Há entre o leitor e escritor diálogo de sensações; existe porque Georgio é poeta da natureza e do cotidiano – / O vento lento / varre a calçada / levando a poeira e o sol / (Depois da Chuva, pág. 47), / Era noitinha, / um frio estava lá fora, / soprando suas vozes, / no vidro da janela / (Depois da Chuva, pág. 65). É, pois, um poeta do admirar e do trivial. Seus versos são demasiado sonoros e não prescindem de ser lidos em voz alta, para que alcancem toda a sua expressão. A aliteração seja porventura sua figura preferida: / Desligar o celular / As células. / (Depois da chuva, pág. 20), além do que, já basta como exemplo os versos acima citados.
Foi como quem assistisse a chuva cair que li esse livro de Georgio, deslumbrado e torcendo para que não acabasse. Depois da Chuva é dividido em três partes: Das garrafas ao mar aberto, haicais e Garrafas beijando o mar depois da chuva. Mas esse livro nasce já na introdução, o poeta nos avisando que cada poema seu é uma garrafa jogada ao mar, como diz Quintana, e verdade também é que, sendo assim, esse livro é o pequeno tesouro desse poeta, sinal de que ele conseguiu ser resgatado, suas mensagens chegaram à leitura de outros e enfim ele se achou no mar de poesia, podendo agora seguir orientado nesse oceano.
Essas e outras metáforas estão nos parágrafos que preambulam o livro.
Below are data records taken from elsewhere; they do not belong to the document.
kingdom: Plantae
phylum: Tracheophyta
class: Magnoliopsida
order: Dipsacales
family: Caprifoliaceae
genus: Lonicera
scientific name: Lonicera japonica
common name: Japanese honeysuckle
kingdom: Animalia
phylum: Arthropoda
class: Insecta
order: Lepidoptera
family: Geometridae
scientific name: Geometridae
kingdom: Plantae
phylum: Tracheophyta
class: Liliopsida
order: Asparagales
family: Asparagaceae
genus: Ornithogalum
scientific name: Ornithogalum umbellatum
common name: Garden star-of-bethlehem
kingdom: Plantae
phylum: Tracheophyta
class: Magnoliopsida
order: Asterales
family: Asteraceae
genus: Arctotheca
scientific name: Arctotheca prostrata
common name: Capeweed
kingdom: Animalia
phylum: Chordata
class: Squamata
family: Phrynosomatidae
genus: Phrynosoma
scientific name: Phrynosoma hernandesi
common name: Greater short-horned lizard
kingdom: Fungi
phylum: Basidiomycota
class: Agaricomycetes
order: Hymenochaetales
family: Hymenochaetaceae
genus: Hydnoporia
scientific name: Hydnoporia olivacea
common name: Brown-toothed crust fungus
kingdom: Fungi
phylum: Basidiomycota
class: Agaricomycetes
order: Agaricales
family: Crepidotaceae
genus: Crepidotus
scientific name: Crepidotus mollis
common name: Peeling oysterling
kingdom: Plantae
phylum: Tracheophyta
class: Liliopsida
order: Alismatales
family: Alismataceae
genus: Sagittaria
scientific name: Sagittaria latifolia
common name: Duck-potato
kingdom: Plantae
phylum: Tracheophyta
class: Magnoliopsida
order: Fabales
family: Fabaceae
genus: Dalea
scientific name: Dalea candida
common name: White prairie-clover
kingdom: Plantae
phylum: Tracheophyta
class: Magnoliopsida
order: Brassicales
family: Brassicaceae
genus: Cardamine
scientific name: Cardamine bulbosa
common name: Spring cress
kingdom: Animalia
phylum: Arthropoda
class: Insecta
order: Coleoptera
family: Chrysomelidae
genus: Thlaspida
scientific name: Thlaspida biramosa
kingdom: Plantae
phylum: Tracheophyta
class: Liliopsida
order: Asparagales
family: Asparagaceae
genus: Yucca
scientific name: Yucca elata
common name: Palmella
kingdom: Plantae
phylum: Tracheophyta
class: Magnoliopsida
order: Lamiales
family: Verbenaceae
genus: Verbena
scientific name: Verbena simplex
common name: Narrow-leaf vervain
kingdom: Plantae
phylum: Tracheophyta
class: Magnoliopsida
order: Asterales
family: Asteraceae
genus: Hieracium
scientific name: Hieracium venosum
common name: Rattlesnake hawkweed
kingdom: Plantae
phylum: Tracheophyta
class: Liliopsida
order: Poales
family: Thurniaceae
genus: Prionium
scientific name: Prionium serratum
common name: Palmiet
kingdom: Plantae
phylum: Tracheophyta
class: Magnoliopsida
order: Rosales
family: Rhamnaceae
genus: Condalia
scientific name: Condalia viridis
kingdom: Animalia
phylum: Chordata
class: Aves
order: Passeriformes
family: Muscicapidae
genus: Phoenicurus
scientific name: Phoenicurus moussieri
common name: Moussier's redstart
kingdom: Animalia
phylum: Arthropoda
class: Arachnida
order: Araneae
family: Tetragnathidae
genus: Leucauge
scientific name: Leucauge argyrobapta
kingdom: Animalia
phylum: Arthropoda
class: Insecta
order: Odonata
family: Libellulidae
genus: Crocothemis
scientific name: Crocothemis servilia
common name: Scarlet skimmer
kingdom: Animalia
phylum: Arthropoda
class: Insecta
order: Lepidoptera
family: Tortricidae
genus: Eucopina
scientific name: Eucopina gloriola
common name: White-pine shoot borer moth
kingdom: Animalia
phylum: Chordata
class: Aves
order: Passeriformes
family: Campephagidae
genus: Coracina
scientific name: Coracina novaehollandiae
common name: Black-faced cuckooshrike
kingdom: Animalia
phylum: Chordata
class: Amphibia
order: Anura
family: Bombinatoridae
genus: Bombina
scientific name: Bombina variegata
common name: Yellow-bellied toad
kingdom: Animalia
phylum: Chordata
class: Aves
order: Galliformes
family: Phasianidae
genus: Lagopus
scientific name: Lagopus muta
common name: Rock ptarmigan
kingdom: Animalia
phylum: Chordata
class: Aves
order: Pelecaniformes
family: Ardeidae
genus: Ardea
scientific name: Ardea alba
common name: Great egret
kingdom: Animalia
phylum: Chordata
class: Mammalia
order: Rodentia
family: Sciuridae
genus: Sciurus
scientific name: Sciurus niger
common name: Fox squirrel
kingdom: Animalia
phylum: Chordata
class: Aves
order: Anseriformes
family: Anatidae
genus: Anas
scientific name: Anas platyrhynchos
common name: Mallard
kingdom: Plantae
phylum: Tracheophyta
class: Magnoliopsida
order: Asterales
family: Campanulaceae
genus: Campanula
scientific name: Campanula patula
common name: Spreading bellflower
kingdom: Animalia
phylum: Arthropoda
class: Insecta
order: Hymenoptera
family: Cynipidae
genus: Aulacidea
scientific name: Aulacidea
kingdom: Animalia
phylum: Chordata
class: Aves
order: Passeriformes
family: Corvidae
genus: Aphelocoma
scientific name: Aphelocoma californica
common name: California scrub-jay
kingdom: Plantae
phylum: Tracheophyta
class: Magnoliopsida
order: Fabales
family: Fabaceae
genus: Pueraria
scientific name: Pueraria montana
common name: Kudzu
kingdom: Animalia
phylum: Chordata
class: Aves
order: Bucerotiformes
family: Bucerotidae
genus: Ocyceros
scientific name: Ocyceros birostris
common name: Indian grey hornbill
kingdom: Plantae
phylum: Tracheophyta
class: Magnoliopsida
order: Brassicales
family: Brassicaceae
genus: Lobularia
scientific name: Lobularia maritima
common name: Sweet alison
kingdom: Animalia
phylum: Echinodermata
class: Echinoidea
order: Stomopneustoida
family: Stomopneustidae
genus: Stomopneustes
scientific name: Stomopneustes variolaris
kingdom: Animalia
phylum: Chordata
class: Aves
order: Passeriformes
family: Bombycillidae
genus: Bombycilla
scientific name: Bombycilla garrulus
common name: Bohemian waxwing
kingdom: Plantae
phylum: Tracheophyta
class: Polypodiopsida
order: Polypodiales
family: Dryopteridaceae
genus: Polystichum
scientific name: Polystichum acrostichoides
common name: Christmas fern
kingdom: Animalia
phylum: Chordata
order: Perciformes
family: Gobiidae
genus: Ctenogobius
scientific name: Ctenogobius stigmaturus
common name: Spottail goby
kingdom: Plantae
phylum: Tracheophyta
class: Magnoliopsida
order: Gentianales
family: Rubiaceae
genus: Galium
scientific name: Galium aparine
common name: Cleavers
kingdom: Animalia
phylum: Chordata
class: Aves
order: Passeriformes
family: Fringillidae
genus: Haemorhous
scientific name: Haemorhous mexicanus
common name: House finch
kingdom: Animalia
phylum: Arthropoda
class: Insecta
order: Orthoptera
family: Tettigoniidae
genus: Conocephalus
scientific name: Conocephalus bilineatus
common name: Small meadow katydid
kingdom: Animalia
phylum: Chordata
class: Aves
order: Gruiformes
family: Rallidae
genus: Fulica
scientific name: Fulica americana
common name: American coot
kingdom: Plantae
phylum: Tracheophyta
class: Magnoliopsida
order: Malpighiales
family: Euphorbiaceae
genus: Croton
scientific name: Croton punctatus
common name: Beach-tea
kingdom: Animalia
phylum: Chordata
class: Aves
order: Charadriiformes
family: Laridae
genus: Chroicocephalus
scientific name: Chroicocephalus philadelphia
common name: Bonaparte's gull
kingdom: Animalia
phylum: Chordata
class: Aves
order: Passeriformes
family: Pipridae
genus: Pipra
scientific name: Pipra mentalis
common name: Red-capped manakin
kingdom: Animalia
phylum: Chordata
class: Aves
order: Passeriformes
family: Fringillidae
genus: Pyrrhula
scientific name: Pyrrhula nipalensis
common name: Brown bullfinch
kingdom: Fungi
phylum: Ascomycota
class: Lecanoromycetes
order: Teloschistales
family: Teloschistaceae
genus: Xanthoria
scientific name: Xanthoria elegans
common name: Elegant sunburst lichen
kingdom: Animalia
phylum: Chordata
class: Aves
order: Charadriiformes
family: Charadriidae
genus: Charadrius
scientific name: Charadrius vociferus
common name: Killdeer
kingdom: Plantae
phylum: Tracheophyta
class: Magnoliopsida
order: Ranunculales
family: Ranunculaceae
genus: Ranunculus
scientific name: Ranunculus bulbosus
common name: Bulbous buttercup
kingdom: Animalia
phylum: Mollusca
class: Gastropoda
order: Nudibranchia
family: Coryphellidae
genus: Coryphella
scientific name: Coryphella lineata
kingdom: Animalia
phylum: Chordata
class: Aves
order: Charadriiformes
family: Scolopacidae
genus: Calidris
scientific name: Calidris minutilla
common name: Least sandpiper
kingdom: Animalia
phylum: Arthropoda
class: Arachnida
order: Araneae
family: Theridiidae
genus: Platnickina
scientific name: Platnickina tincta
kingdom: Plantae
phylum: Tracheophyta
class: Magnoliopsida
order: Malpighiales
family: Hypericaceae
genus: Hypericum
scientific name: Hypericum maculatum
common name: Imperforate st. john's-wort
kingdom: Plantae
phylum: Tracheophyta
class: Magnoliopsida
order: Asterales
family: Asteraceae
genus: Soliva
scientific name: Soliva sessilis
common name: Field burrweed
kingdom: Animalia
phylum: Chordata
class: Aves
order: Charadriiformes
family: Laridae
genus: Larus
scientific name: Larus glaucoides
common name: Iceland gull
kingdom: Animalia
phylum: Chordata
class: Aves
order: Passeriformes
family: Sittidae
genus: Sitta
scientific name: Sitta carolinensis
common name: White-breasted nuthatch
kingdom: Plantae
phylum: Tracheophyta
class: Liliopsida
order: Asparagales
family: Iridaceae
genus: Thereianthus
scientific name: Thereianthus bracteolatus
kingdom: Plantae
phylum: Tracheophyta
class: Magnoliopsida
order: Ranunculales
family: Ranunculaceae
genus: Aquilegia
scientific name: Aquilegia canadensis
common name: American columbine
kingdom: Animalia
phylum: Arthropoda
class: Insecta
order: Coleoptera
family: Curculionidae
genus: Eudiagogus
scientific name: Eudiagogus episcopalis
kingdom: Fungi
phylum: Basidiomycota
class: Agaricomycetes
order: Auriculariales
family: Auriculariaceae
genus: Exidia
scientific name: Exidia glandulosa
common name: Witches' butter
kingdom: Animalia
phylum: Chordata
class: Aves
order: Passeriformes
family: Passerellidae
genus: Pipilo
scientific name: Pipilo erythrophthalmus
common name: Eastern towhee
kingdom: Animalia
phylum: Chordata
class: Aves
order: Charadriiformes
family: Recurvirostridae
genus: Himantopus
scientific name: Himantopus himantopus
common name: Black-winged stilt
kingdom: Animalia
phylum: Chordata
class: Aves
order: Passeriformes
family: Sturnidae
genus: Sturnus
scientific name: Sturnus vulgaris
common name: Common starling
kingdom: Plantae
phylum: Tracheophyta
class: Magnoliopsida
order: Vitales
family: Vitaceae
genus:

Por isso digo que a poesia emana desse jovem escritor, ora nos versos ora nos recados ou colóquios.
Com relação às suas influências, desde o persa e longínquo Omar Khayyam ao nosso mais recente Leminski, Georgio se encontra. Ou tenta se encontrar, e ele o sabe. Sabe que sua voz precisa se afirmar, ampliar-se, perfazer caminhos, enfrentar o mar alto, fugir das grandes ondas, e soube, quando da leitura desse sexto parágrafo, que ao menos já encontrou seu rumo, o do lirismo que habita no dia-a-dia de cada um, no pôr-do-sol, no vento balouçando as folhas, no espelho, nos pássaros, na flor, na poça d'água e no mar e no móvel empoeirado, onde quer que sua voz ecoe.
Particularmente, o que mais gosto em Georgio é o seu haikai. Penso ser esse o ponto de equilíbrio de sua obra, em que o lirismo cede e ele lança mão de uma poesia moderna e arrojada, isso somado à ocorrência de temas mais tradicionais do hakai, a natureza essencialmente. Nota-se aqui o quanto Leminski lhe serve de referencial teórico e na práxis poética.
Por fim, resta-me um comentário geral a respeito desse poeta, em cujo esforço criativo prevalece uma espécie de neobucolismo, seja em haikai ou versos livres. Georgio, portanto, agrega as características da vida natural, sem malícias, campestre, de certo modo, e a modernidade, com seus blogues, celulares e instantaneidade; como se Pessoa tivesse se adaptado aos dias de hoje.

Publicada originalmente na revista eletrônica de literatura Verbo 21.